## WORK TO COMPLETE:
After locating the line with "more prone to" in the data that follows, return it and every later line exactly, up to and including the line with "our simple redshift-based".

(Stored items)
□ □ □

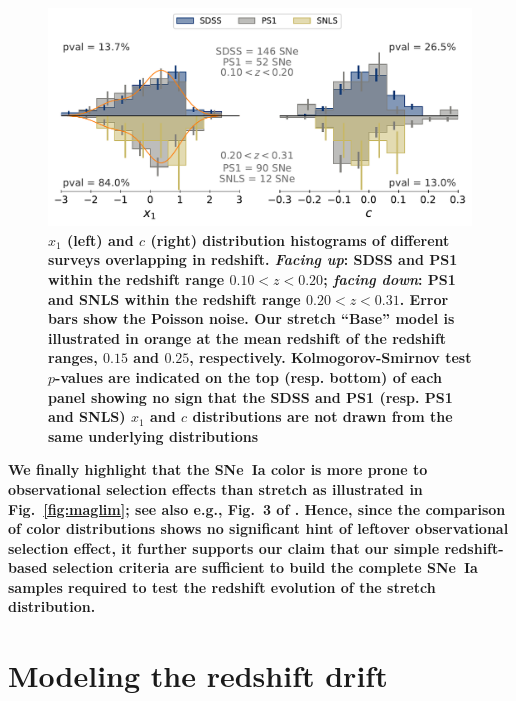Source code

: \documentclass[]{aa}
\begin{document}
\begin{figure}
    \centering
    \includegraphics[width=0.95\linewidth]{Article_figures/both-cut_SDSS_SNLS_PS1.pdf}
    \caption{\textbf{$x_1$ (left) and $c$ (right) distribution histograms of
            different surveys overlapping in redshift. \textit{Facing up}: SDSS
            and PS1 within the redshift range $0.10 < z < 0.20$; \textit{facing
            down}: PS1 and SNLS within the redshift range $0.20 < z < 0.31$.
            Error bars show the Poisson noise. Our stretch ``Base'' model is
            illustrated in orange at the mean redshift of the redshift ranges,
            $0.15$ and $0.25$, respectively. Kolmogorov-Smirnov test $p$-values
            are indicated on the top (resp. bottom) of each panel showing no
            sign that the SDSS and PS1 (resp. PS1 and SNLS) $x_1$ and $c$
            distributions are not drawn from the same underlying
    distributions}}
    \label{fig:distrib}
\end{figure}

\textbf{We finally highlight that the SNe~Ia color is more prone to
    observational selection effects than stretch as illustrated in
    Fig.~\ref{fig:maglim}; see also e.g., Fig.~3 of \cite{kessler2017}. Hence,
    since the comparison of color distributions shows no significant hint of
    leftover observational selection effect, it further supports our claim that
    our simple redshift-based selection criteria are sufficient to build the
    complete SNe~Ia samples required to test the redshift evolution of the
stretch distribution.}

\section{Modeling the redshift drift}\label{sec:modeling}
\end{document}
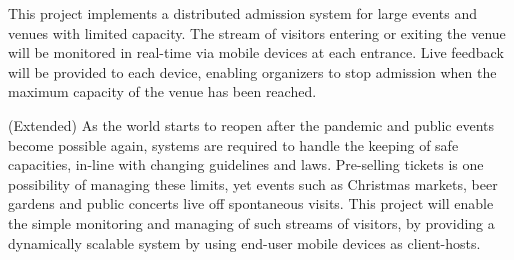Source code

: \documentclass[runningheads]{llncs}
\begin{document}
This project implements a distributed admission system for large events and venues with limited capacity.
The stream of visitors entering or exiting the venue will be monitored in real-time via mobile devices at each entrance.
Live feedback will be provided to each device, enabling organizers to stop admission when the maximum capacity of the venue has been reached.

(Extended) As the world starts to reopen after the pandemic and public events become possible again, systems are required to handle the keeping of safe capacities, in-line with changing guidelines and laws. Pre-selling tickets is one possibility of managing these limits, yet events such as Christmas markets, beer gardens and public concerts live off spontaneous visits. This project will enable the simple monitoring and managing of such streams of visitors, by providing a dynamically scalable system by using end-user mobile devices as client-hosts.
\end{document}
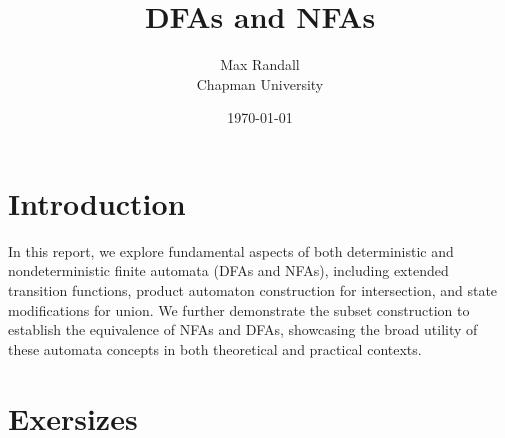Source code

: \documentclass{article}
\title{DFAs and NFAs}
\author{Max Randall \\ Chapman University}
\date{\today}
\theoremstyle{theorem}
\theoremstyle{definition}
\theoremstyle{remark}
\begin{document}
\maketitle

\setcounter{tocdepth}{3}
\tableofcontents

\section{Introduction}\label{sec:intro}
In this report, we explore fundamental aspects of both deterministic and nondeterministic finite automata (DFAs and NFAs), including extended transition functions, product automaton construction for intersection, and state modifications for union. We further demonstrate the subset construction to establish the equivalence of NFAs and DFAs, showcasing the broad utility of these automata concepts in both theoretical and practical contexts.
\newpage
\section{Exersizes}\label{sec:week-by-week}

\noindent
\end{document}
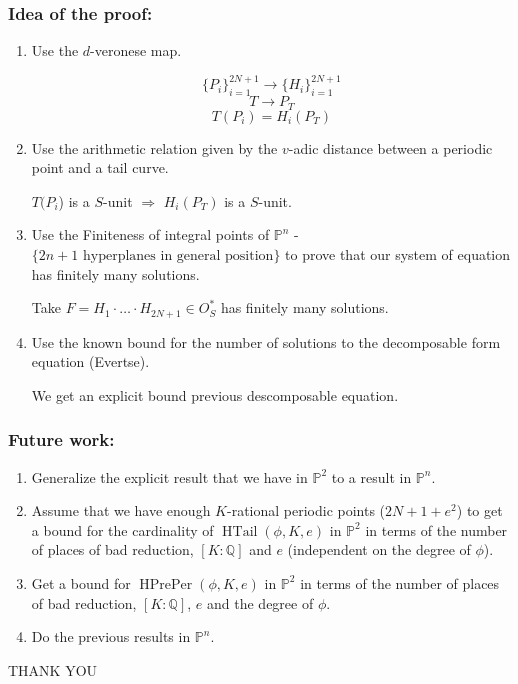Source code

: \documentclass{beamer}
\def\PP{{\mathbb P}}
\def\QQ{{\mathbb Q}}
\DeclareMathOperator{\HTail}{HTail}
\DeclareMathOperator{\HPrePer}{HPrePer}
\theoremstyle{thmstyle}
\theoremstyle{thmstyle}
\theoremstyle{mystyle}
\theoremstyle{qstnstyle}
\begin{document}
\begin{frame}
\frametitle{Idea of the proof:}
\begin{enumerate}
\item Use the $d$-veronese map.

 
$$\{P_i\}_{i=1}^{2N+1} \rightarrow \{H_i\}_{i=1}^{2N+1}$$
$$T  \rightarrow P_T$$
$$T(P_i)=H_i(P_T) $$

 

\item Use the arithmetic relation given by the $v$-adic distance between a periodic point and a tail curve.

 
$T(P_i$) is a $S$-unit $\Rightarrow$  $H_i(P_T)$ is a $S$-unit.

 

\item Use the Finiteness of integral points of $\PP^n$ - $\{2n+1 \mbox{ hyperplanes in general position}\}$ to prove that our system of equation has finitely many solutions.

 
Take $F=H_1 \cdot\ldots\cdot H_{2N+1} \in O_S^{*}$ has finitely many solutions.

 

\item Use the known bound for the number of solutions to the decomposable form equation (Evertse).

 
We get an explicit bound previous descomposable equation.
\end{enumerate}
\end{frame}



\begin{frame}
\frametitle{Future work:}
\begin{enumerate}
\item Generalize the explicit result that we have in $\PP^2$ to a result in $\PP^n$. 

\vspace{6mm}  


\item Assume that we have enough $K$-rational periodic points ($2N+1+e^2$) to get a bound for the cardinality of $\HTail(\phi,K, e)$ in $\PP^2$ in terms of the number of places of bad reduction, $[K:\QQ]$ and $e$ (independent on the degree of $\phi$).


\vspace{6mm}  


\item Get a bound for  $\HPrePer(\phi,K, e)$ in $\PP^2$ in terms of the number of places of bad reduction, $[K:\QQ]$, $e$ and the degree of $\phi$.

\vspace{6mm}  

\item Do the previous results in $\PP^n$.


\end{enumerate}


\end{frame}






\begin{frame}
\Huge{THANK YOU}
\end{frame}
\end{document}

□ □ □

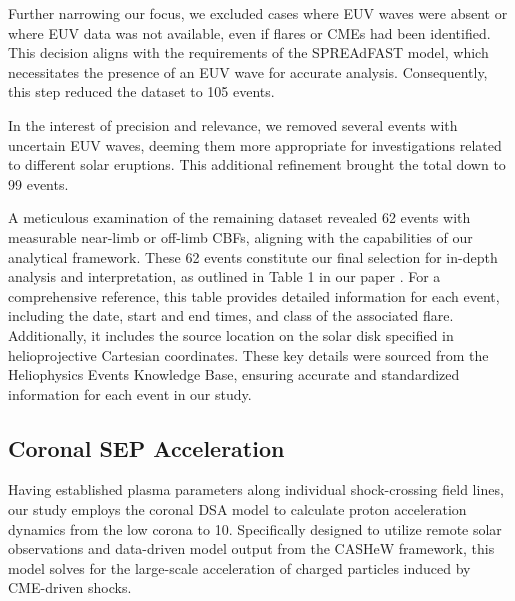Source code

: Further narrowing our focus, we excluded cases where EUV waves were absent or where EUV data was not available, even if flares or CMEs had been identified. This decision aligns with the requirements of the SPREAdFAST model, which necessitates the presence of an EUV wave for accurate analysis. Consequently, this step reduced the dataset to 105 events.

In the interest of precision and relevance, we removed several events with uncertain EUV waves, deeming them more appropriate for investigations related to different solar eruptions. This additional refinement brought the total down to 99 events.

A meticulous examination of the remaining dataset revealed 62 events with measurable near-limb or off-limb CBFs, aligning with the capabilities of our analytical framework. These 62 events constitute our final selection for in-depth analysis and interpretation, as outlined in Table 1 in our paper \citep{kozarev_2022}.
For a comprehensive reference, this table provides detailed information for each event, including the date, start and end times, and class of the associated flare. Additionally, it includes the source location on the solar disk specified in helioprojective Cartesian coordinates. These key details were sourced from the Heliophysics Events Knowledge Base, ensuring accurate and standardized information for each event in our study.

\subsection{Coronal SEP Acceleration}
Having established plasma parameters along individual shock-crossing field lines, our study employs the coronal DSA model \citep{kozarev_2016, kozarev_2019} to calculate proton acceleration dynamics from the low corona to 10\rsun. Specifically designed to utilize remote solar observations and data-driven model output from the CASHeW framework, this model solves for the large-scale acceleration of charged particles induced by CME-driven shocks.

□ □ □

## WRITTEN SOLUTION:
\textbf{We finally highlight that the SNe~Ia color is more prone to
    observational selection effects than stretch as illustrated in
    Fig.~\ref{fig:maglim}; see also e.g., Fig.~3 of \cite{kessler2017}. Hence,
    since the comparison of color distributions shows no significant hint of
    leftover observational selection effect, it further supports our claim that
    our simple redshift-based selection criteria are sufficient to build the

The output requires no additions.